▸ **Texto de leitura**:
▬▬▬▬▬▬
Tal instituto insere no contexto maior do chamado direito penal premial e representa uma tendência mundial, justamente por ser, nas palavras do Min. Ricardo Lewandowski, “um instrumento útil, eficaz, internacionalmente reconhecido, utilizado em países civilizados” (HC 90.688/ PR), como medida apta a auxiliar no combate ao crime organizado e à corrupção (MASSON et al, 2018, pág. 164).
Foi com a Lei do Crime Organizado (Lei 12.850/2013) que a colaboração premiada ganhou ênfase, pois surgiram regras mais claras para a celebração do acordo, onde o magistrado foi afastado da negociação, exigiu-se requerimento e homologação judicial e foram previstos direitos ao colaborador, tipificando como crime a revelação indevida de sua identidade.
Ao mesmo tempo em que o colaborador confessa a prática delituosa, abrindo mão do seu direito de permanecer em silêncio, assume o compromisso de ser fonte e de prova para a acusação acerca de determinados fatos. É evidente que essa colaboração deve ir além do mero depoimento do colaborador em detrimento dos demais acusados, porquanto não se admite a prolação de um decreto condenatório baseado única e exclusivamente na colaboração premiada.
Note que uma simples confissão não se confunde com a colaboração premiada. O agente fará jus aos prêmios previstos nos dispositivos legais que tratam da colaboração premiada apenas quando admitir sua participação no delito e fornecer informações objetivamente eficazes para a descoberta de fatos dos quais os órgãos incumbidos da persecução penal não tinham conhecimento prévio, permitindo, a identificação dos demais coautores ou partícipes, a localização do produto do crime, a descoberta de toda a trama delituosa ou a facilitação da libertação do sequestrado.
Consequentemente, se porventura o acusado limita-se a confessar fatos já conhecidos, reforçando as provas preexistentes, fará jus tão somente à atenuante da confissão prevista no art. 65, I, alínea "d", do Código Penal.
Em casos análogos, já se pronunciou o STJ, quando do julgamento do HC 90.962/SP, "apesar de o acusado haver confessado sua participação no crime, contando em detalhes toda a atividade criminosa, incriminando seus comparsas, não há nenhuma informação nos autos que ateste o uso de tais informações para fundamentar a condenação dos outros envolvidos, pois a materialidade, as autorias e o desmantelamento do grupo criminoso se deram, principalmente, pelas interceptações telefônicas legalmente autorizadas e pelos depoimentos das testemunhas e dos policiais federais".
▬▬▬▬▬▬
▸ **Seção de dados**:
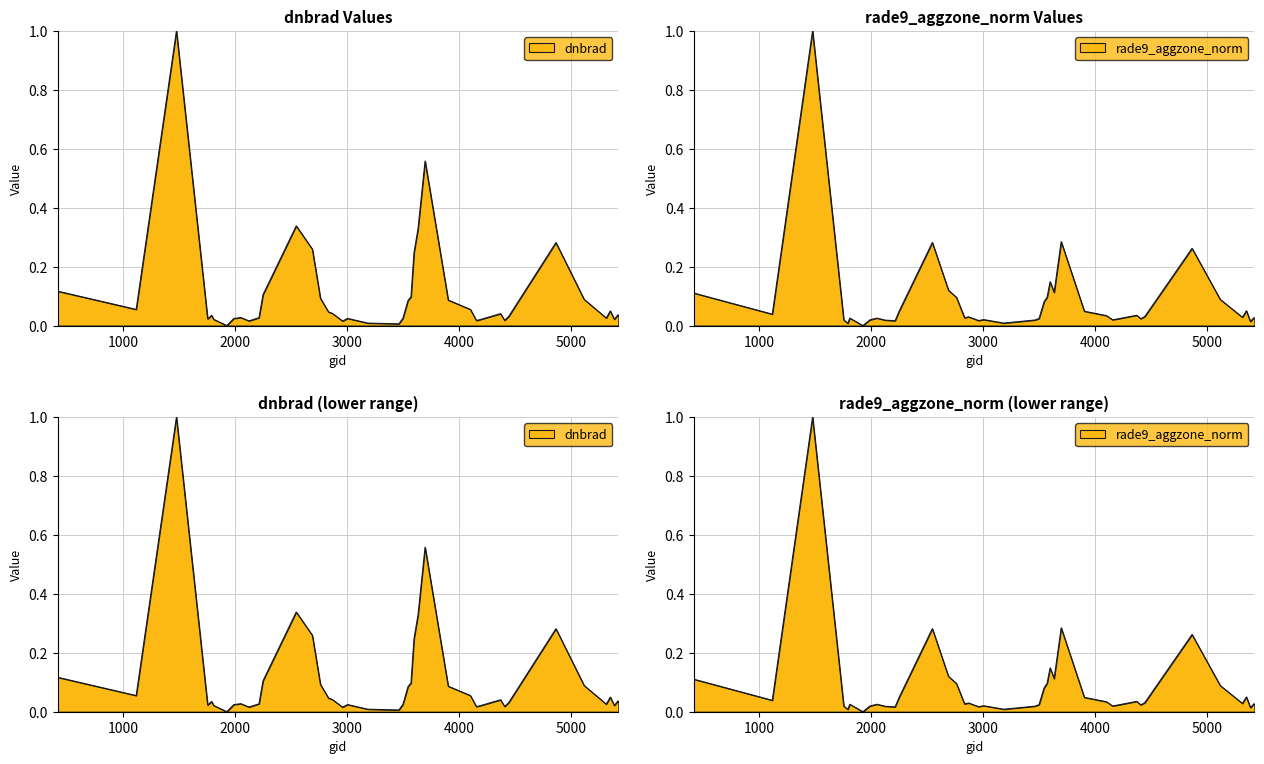

At which category is the sum across all series the highest?

1475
▬▬▬▬▬▬
▸ **Exercícios**:
**a)** Atualize o trecho do texto sobre colaboração premiada que vai de "Foi com a Lei" até "na colaboração premiada.", inclusive, trocando "colaborador" por "delator".
**b)** Dê prosseguimento ao texto sobre colaboração premiada a partir do ponto em que ele termina.
A listagem é um material independente do texto.

▸ **Respostas**:
**a)**
Foi com a Lei do Crime Organizado (Lei 12.850/2013) que a colaboração premiada ganhou ênfase, pois surgiram regras mais claras para a celebração do acordo, onde o magistrado foi afastado da negociação, exigiu-se requerimento e homologação judicial e foram previstos direitos ao delator, tipificando como crime a revelação indevida de sua identidade.
Ao mesmo tempo em que o delator confessa a prática delituosa, abrindo mão do seu direito de permanecer em silêncio, assume o compromisso de ser fonte e de prova para a acusação acerca de determinados fatos. É evidente que essa colaboração deve ir além do mero depoimento do delator em detrimento dos demais acusados, porquanto não se admite a prolação de um decreto condenatório baseado única e exclusivamente na colaboração premiada.

**b)**
De todo modo, como a confissão funciona como circunstância atenuante (CP, art. 65, I, "d"), incidindo na segunda fase de aplicação da pena, ao passo que a colaboração premiada confere ao agente, em algumas hipóteses, uma causa de diminuição de pena, a ser aplicada na terceira fase (CP, art. 68), há precedentes do STJ no sentido de que a aplicação simultânea desses benefícios legais é perfeitamente compatível, porquanto dotados de natureza distinta.
2.2 Natureza jurídica
A colaboração premiada tem a natureza jurídica de meio de obtenção da prova, materializado em um “acordo” reduzido a “termo” para devida homologação judicial. Para a doutrina moderna a colaboração premiada é um “negócio jurídico processual” voltado para a obtenção de prova, e não um meio de prova propriamente dito, conforme entendimento do STF (julgamento do HC 127.483/PR).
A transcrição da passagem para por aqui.